● **EXERCISE GOAL**: Copy out every line of the listing below without changing anything.

● **DATA SUPPLIED**:
^^^^^^^^

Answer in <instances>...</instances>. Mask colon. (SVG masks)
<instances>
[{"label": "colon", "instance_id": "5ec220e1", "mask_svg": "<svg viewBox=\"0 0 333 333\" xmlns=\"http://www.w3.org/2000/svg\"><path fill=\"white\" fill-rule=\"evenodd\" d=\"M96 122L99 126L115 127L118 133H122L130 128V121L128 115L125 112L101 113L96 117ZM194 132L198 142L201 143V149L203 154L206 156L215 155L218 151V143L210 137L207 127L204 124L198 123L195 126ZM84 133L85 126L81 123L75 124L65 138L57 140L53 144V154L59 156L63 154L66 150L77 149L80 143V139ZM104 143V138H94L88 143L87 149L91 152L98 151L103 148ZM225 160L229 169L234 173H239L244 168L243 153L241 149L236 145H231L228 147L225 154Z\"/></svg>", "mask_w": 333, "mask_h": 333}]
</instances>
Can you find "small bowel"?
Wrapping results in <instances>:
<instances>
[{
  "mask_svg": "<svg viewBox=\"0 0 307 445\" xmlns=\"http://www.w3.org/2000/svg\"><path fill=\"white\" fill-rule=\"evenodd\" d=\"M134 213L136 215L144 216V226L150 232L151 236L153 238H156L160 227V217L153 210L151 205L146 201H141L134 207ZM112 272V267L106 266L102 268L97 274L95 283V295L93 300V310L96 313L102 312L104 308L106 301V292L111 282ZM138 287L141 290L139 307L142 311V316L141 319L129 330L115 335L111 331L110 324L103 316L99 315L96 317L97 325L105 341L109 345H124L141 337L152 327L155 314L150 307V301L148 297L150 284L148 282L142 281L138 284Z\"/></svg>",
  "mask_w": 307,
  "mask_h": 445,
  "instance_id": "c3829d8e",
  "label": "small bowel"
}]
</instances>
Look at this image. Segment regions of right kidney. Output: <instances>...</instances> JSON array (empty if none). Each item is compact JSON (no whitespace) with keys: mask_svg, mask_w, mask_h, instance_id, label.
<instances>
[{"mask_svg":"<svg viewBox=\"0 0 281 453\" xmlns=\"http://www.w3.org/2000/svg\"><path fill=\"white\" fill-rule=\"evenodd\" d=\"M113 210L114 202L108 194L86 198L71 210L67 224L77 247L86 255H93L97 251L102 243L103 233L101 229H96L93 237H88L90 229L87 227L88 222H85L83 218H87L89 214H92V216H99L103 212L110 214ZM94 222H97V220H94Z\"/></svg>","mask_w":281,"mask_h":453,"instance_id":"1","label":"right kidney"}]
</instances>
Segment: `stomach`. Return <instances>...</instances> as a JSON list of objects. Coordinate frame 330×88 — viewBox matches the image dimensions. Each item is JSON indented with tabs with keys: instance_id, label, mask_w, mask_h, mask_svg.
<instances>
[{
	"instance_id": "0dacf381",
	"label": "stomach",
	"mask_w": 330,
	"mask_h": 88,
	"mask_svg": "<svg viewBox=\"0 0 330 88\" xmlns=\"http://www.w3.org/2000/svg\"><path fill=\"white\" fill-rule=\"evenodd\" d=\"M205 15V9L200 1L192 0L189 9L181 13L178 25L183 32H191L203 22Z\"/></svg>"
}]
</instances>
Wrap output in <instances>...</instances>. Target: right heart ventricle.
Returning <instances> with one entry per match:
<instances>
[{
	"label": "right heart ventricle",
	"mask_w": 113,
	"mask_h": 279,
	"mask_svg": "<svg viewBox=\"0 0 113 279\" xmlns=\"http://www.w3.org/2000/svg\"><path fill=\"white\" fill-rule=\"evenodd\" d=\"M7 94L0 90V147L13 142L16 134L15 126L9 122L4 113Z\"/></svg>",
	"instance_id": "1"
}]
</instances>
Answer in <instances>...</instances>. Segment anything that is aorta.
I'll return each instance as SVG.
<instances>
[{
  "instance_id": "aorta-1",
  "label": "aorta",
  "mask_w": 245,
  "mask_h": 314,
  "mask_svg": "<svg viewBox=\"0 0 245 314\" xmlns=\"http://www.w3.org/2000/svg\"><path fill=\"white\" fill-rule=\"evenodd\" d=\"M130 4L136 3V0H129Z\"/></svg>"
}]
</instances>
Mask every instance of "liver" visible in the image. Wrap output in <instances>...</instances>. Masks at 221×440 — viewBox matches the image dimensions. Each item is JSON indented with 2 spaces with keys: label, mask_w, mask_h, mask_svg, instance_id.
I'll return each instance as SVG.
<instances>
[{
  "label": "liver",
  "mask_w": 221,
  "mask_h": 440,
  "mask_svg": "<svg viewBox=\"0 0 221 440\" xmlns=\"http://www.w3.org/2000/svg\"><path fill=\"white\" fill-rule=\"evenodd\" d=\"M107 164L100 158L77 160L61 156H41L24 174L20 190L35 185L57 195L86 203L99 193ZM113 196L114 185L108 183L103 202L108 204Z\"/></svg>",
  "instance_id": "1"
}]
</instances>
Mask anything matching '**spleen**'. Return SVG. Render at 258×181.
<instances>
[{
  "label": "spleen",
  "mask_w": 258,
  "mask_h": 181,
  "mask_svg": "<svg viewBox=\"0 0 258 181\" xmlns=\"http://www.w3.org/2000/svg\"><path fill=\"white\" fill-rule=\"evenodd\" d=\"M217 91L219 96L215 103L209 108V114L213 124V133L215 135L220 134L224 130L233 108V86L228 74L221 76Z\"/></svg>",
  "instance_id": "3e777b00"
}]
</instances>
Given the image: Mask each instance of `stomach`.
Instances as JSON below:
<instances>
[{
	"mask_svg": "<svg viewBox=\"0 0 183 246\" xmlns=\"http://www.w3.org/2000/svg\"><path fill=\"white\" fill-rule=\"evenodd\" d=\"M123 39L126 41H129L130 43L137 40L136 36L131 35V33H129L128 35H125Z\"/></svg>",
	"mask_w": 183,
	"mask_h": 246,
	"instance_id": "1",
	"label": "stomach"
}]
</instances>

^^^^^^^^

● **RESULT FOR THIS EXERCISE**:
Answer in <instances>...</instances>. Mask colon. (SVG masks)
<instances>
[{"label": "colon", "instance_id": "5ec220e1", "mask_svg": "<svg viewBox=\"0 0 333 333\" xmlns=\"http://www.w3.org/2000/svg\"><path fill=\"white\" fill-rule=\"evenodd\" d=\"M96 122L99 126L115 127L118 133H122L130 128V121L128 115L125 112L101 113L96 117ZM194 132L198 142L201 143V149L203 154L206 156L215 155L218 151V143L210 137L207 127L204 124L198 123L195 126ZM84 133L85 126L81 123L75 124L65 138L57 140L53 144V154L59 156L63 154L66 150L77 149L80 143V139ZM104 143V138H94L88 143L87 149L91 152L98 151L103 148ZM225 160L229 169L234 173H239L244 168L243 153L241 149L236 145H231L228 147L225 154Z\"/></svg>", "mask_w": 333, "mask_h": 333}]
</instances>
Can you find "small bowel"?
Wrapping results in <instances>:
<instances>
[{
  "mask_svg": "<svg viewBox=\"0 0 307 445\" xmlns=\"http://www.w3.org/2000/svg\"><path fill=\"white\" fill-rule=\"evenodd\" d=\"M134 213L136 215L144 216V226L150 232L151 236L153 238H156L160 227V217L153 210L151 205L146 201H141L134 207ZM112 272V267L106 266L102 268L97 274L95 283V295L93 300V310L96 313L102 312L104 308L106 301V292L111 282ZM138 287L141 290L139 307L142 311V316L141 319L129 330L115 335L111 331L110 324L103 316L99 315L96 317L97 325L105 341L109 345H124L141 337L152 327L155 314L150 307V301L148 297L150 284L148 282L142 281L138 284Z\"/></svg>",
  "mask_w": 307,
  "mask_h": 445,
  "instance_id": "c3829d8e",
  "label": "small bowel"
}]
</instances>
Look at this image. Segment regions of right kidney. Output: <instances>...</instances> JSON array (empty if none). Each item is compact JSON (no whitespace) with keys: mask_svg, mask_w, mask_h, instance_id, label.
<instances>
[{"mask_svg":"<svg viewBox=\"0 0 281 453\" xmlns=\"http://www.w3.org/2000/svg\"><path fill=\"white\" fill-rule=\"evenodd\" d=\"M113 210L114 202L108 194L86 198L71 210L67 224L77 247L86 255H93L97 251L102 243L103 233L101 229H96L93 237H88L90 229L87 227L88 222H85L83 218H87L89 214H92V216H99L103 212L110 214ZM94 222H97V220H94Z\"/></svg>","mask_w":281,"mask_h":453,"instance_id":"1","label":"right kidney"}]
</instances>
Segment: `stomach`. Return <instances>...</instances> as a JSON list of objects. Coordinate frame 330×88 — viewBox matches the image dimensions. Each item is JSON indented with tabs with keys: instance_id, label, mask_w, mask_h, mask_svg.
<instances>
[{
	"instance_id": "0dacf381",
	"label": "stomach",
	"mask_w": 330,
	"mask_h": 88,
	"mask_svg": "<svg viewBox=\"0 0 330 88\" xmlns=\"http://www.w3.org/2000/svg\"><path fill=\"white\" fill-rule=\"evenodd\" d=\"M205 15V9L200 1L192 0L189 9L181 13L178 25L183 32H191L203 22Z\"/></svg>"
}]
</instances>
Wrap output in <instances>...</instances>. Target: right heart ventricle.
Returning <instances> with one entry per match:
<instances>
[{
	"label": "right heart ventricle",
	"mask_w": 113,
	"mask_h": 279,
	"mask_svg": "<svg viewBox=\"0 0 113 279\" xmlns=\"http://www.w3.org/2000/svg\"><path fill=\"white\" fill-rule=\"evenodd\" d=\"M7 94L0 90V147L13 142L16 134L15 126L9 122L4 113Z\"/></svg>",
	"instance_id": "1"
}]
</instances>
Answer in <instances>...</instances>. Segment anything that is aorta.
I'll return each instance as SVG.
<instances>
[{
  "instance_id": "aorta-1",
  "label": "aorta",
  "mask_w": 245,
  "mask_h": 314,
  "mask_svg": "<svg viewBox=\"0 0 245 314\" xmlns=\"http://www.w3.org/2000/svg\"><path fill=\"white\" fill-rule=\"evenodd\" d=\"M130 4L136 3V0H129Z\"/></svg>"
}]
</instances>
Mask every instance of "liver" visible in the image. Wrap output in <instances>...</instances>. Masks at 221×440 — viewBox matches the image dimensions. Each item is JSON indented with 2 spaces with keys: label, mask_w, mask_h, mask_svg, instance_id.
I'll return each instance as SVG.
<instances>
[{
  "label": "liver",
  "mask_w": 221,
  "mask_h": 440,
  "mask_svg": "<svg viewBox=\"0 0 221 440\" xmlns=\"http://www.w3.org/2000/svg\"><path fill=\"white\" fill-rule=\"evenodd\" d=\"M107 164L100 158L77 160L61 156H41L24 174L20 190L35 185L57 195L86 203L99 193ZM113 196L114 185L108 183L103 202L108 204Z\"/></svg>",
  "instance_id": "1"
}]
</instances>
Mask anything matching '**spleen**'. Return SVG. Render at 258×181.
<instances>
[{
  "label": "spleen",
  "mask_w": 258,
  "mask_h": 181,
  "mask_svg": "<svg viewBox=\"0 0 258 181\" xmlns=\"http://www.w3.org/2000/svg\"><path fill=\"white\" fill-rule=\"evenodd\" d=\"M217 91L219 96L215 103L209 108V114L213 124V133L215 135L220 134L224 130L233 108V86L228 74L221 76Z\"/></svg>",
  "instance_id": "3e777b00"
}]
</instances>
Given the image: Mask each instance of `stomach`.
Instances as JSON below:
<instances>
[{
	"mask_svg": "<svg viewBox=\"0 0 183 246\" xmlns=\"http://www.w3.org/2000/svg\"><path fill=\"white\" fill-rule=\"evenodd\" d=\"M123 39L126 41H129L130 43L137 40L136 36L131 35V33H129L128 35H125Z\"/></svg>",
	"mask_w": 183,
	"mask_h": 246,
	"instance_id": "1",
	"label": "stomach"
}]
</instances>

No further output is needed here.